- [THE TASK]:
Reproduce the text of the material below, starting at its beginning and ending with the line that contains "Reading left to right, list all", and omit the pictures.

*** Opening GIVEN RECORDS ***

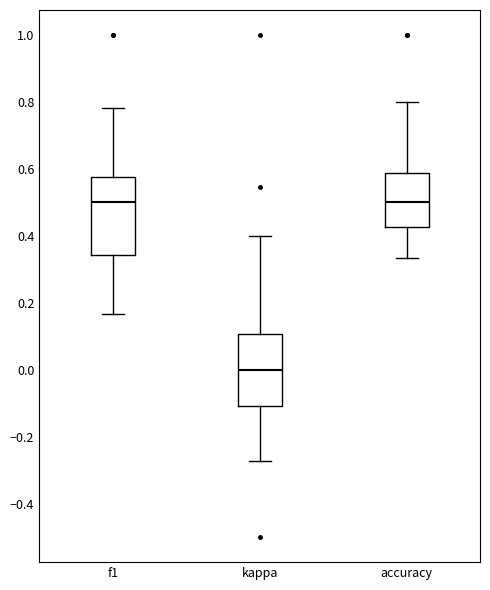

Reading left to right, read every box against the y-axis: the position of its median line, the range the box covers, and the ends of its whiskers. The values are not printed on the chart, so give them approximately, as read against the axis.

f1: median 0.50, box 0.34 to 0.58, whiskers 0.16 to 0.78
kappa: median 0.00, box -0.10 to 0.10, whiskers -0.28 to 0.40
accuracy: median 0.50, box 0.42 to 0.58, whiskers 0.34 to 0.80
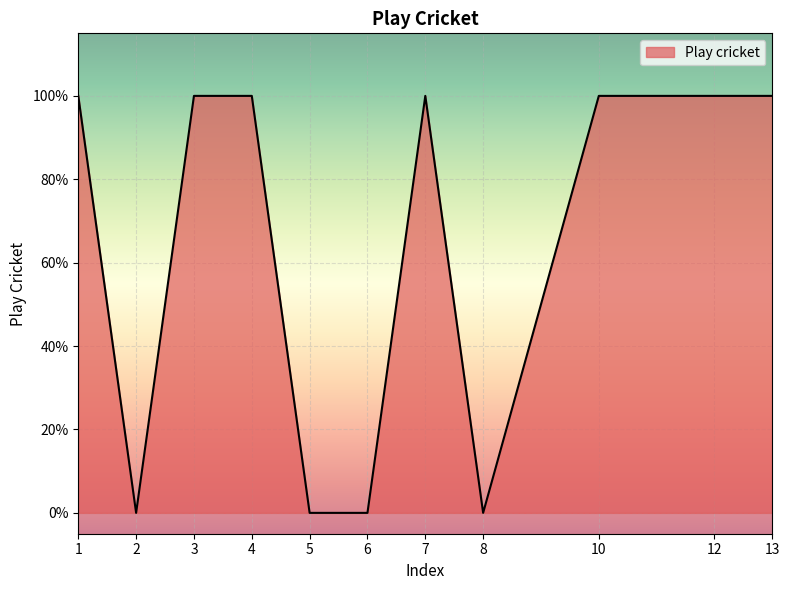

Reading right to left, what are all the values shown in this chart?

1	1	1	0	1	0	0	1	1	0	1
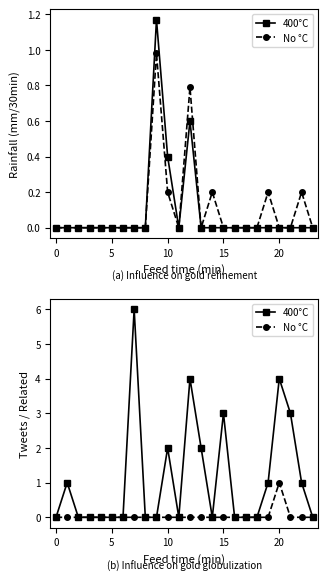

The value of 400°C at 22 is 1. True or false?

True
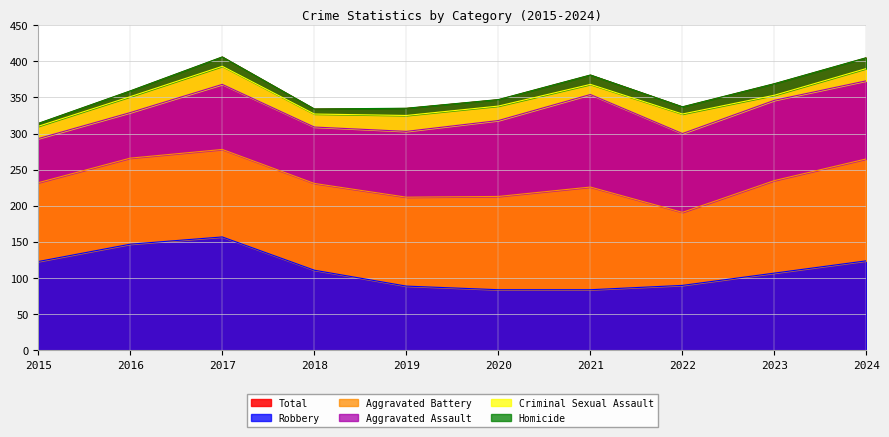

True or false: Criminal Sexual Assault and Robbery cross at least once.

False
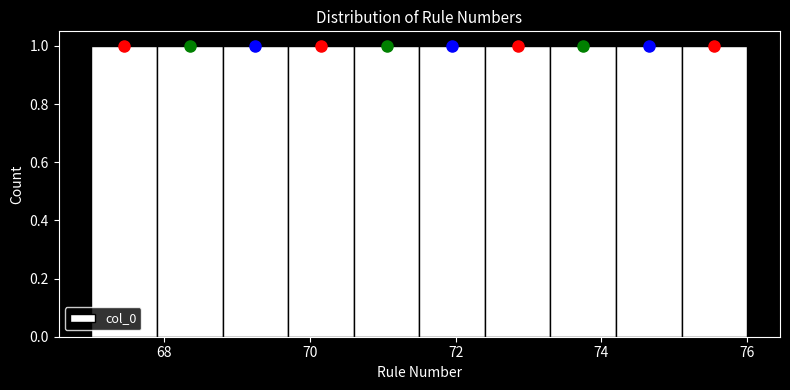

Reading left to right, list every bar in this chart as the range it spans on the x-axis followed by its height. Neither the bar edges nor the heights are printed on the chart, so give them approximately, as read against the axes.

67.0 to 67.9: 1
67.9 to 68.8: 1
68.8 to 69.7: 1
69.7 to 70.6: 1
70.6 to 71.5: 1
71.5 to 72.4: 1
72.4 to 73.3: 1
73.3 to 74.2: 1
74.2 to 75.1: 1
75.1 to 76.0: 1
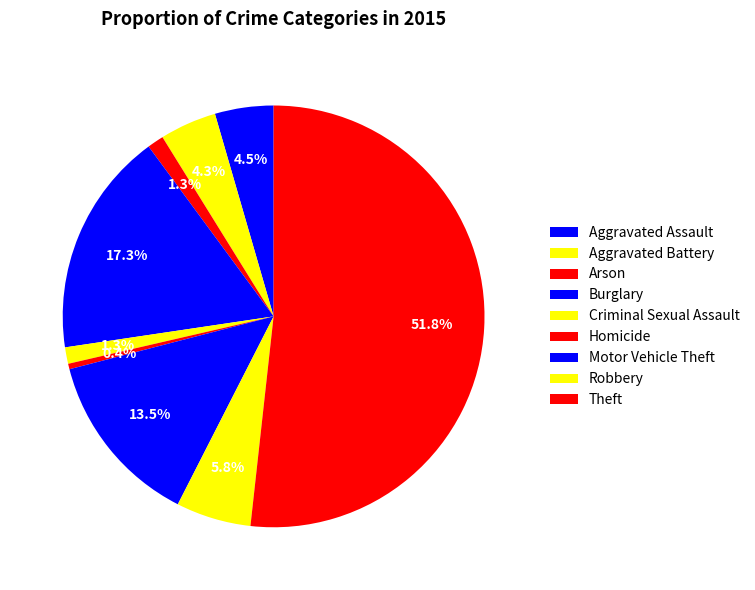

How many segments does this pie chart have?

9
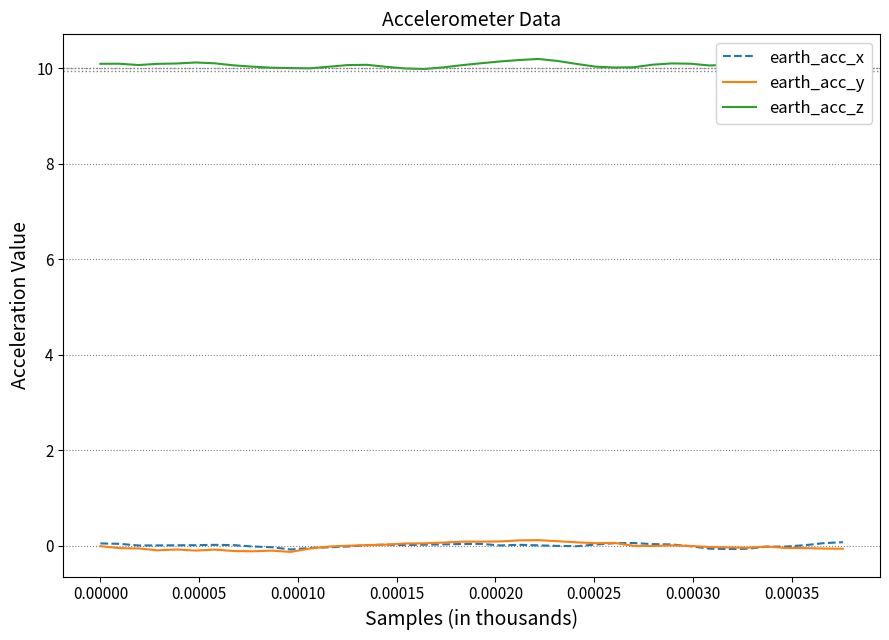

Reading left to right, list all the values displayed in this chart.

earth_acc_x: 0.0	0.0	0.0	0.0	0.0	0.0	0.0	0.0	-0.0	-0.0	-0.1	-0.0	-0.0	-0.0	0.0	0.0	0.0	0.0	0.0	0.0	0.0	0.0	0.0	0.0	-0.0	-0.0	0.0	0.1	0.1	0.0	0.0	-0.0	-0.1	-0.1	-0.1	-0.0	-0.0	0.0	0.1	0.1
earth_acc_y: -0.0	-0.1	-0.1	-0.1	-0.1	-0.1	-0.1	-0.1	-0.1	-0.1	-0.1	-0.1	-0.0	-0.0	0.0	0.0	0.0	0.0	0.1	0.1	0.1	0.1	0.1	0.1	0.1	0.1	0.1	0.1	-0.0	-0.0	0.0	-0.0	-0.0	-0.0	-0.0	-0.0	-0.0	-0.1	-0.1	-0.1
earth_acc_z: 10.1	10.1	10.1	10.1	10.1	10.1	10.1	10.1	10.0	10.0	10.0	10.0	10.0	10.1	10.1	10.0	10.0	10.0	10.0	10.1	10.1	10.1	10.2	10.2	10.2	10.1	10.0	10.0	10.0	10.1	10.1	10.1	10.1	10.1	10.1	10.0	10.0	10.0	10.0	10.0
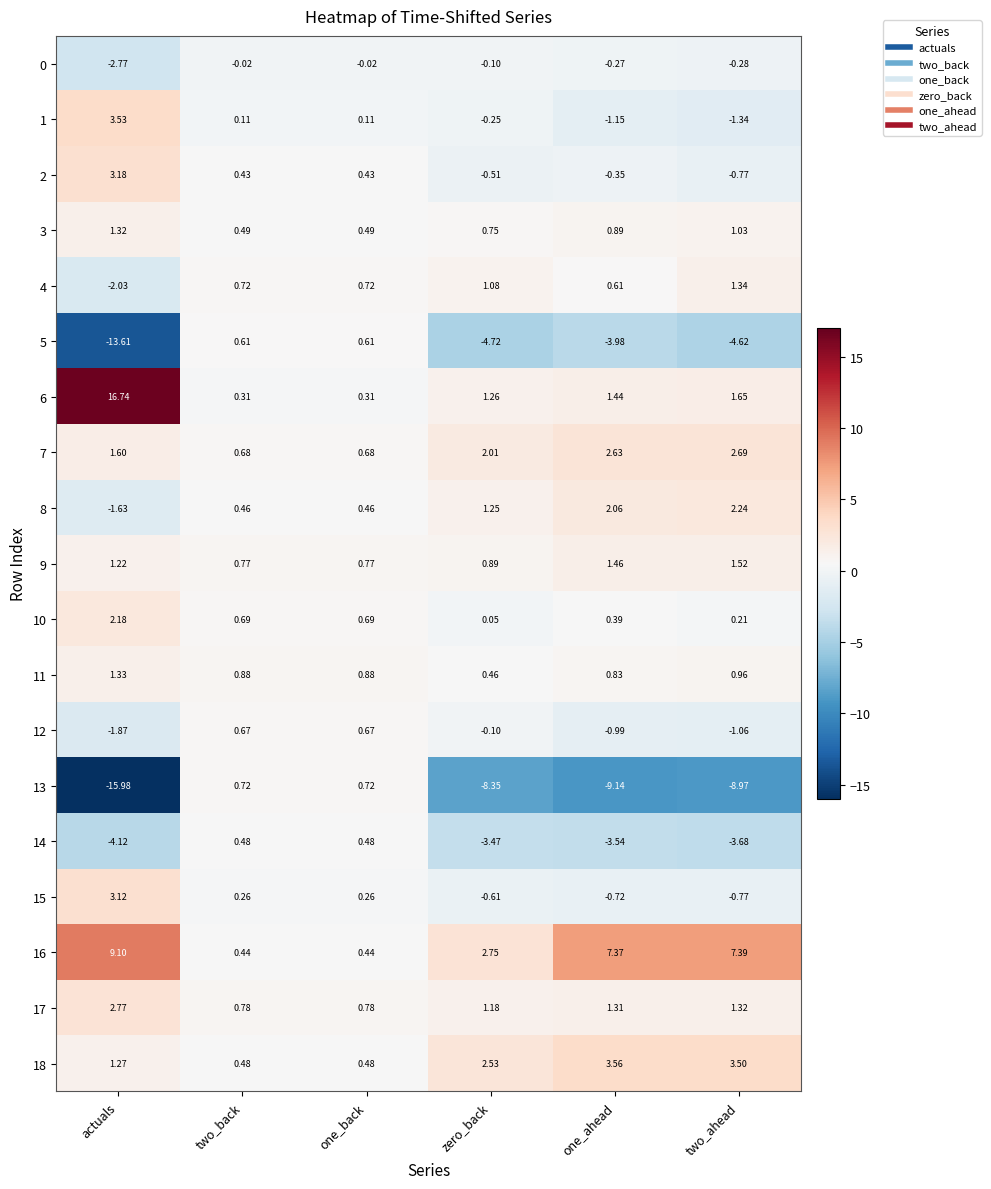

Which series has the widest spread of values?

13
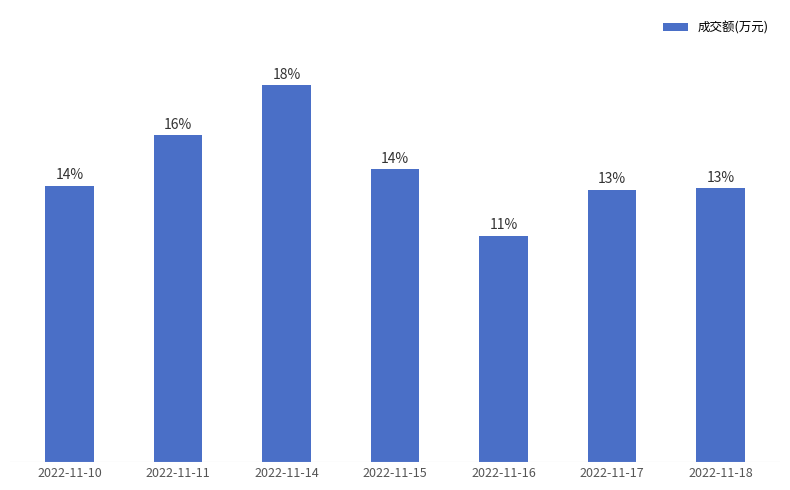

Does the chart contain any negative values?

No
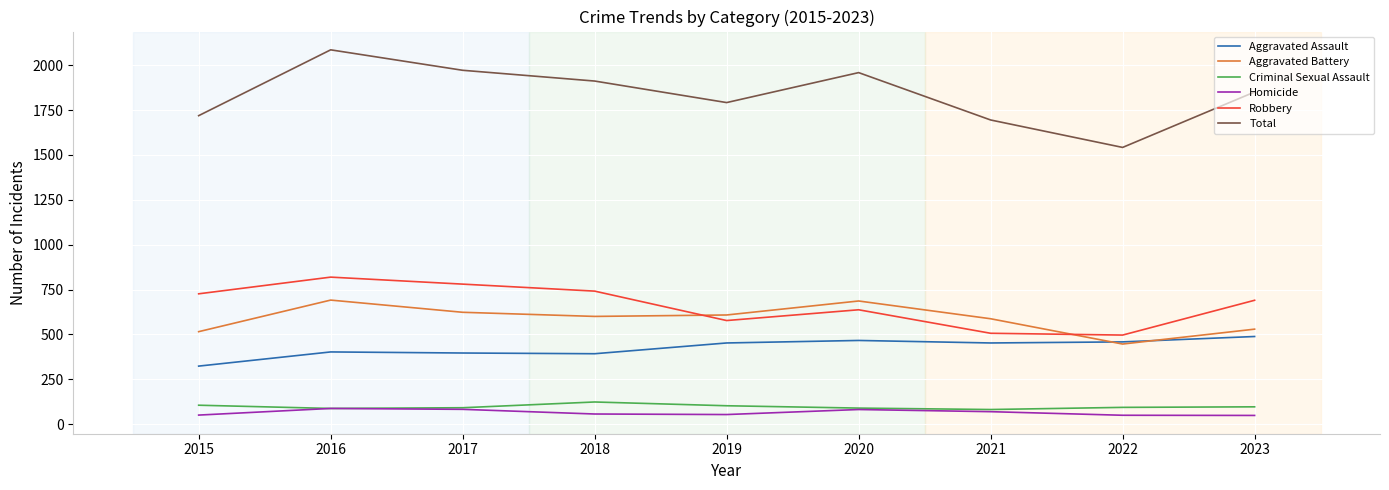

Which category has the highest value across all series?

2016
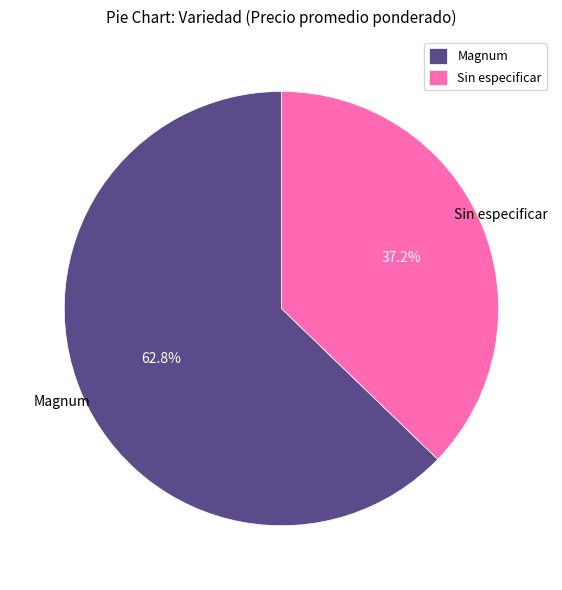

Rank the categories by value from lowest to highest.

Sin especificar, Magnum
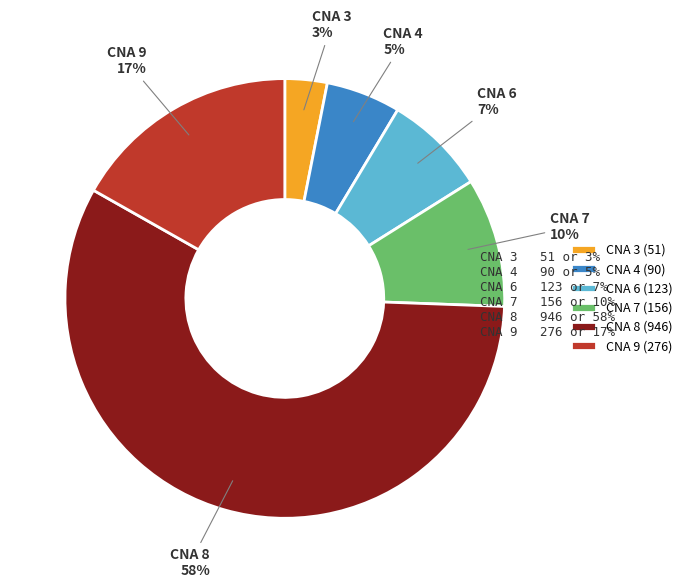

Does CNA 8 account for over 50% of the chart?

Yes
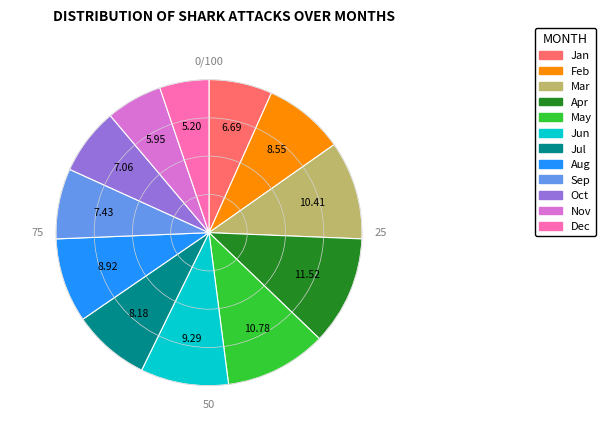

What is the largest slice in the pie chart?

Apr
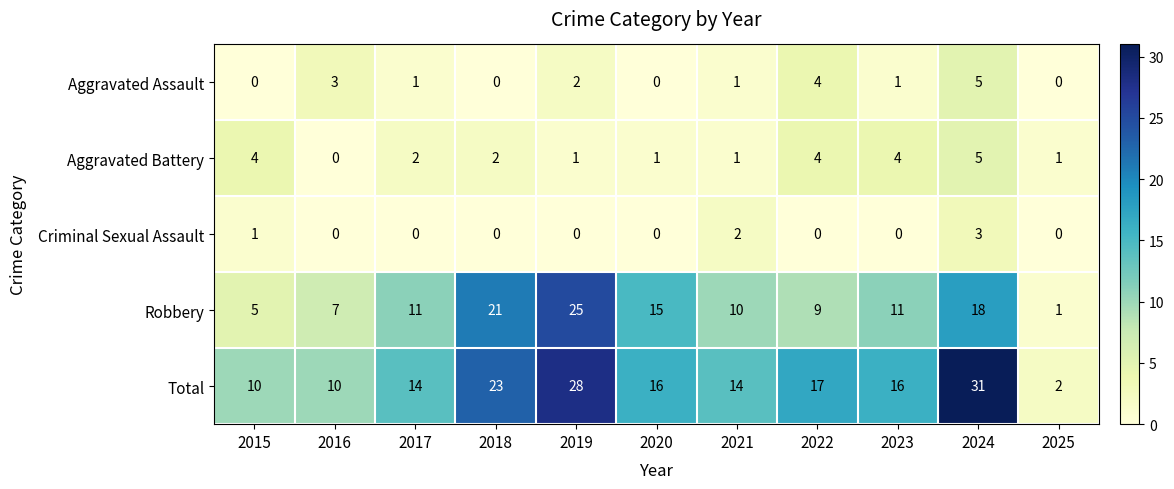

True or false: Criminal Sexual Assault has a value of 2 at 2017.

False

*** Closing GIVEN RECORDS ***

- [RESULT OF THIS EXERCISE]:
Reading left to right, read every box against the y-axis: the position of its median line, the range the box covers, and the ends of its whiskers. The values are not printed on the chart, so give them approximately, as read against the axis.

f1: median 0.50, box 0.34 to 0.58, whiskers 0.16 to 0.78
kappa: median 0.00, box -0.10 to 0.10, whiskers -0.28 to 0.40
accuracy: median 0.50, box 0.42 to 0.58, whiskers 0.34 to 0.80

Reading right to left, what are all the values shown in this chart?

1	1	1	0	1	0	0	1	1	0	1

The value of 400°C at 22 is 1. True or false?

True

True or false: Criminal Sexual Assault and Robbery cross at least once.

False

Reading left to right, list every bar in this chart as the range it spans on the x-axis followed by its height. Neither the bar edges nor the heights are printed on the chart, so give them approximately, as read against the axes.

67.0 to 67.9: 1
67.9 to 68.8: 1
68.8 to 69.7: 1
69.7 to 70.6: 1
70.6 to 71.5: 1
71.5 to 72.4: 1
72.4 to 73.3: 1
73.3 to 74.2: 1
74.2 to 75.1: 1
75.1 to 76.0: 1

How many segments does this pie chart have?

9

Reading left to right, list all the values displayed in this chart.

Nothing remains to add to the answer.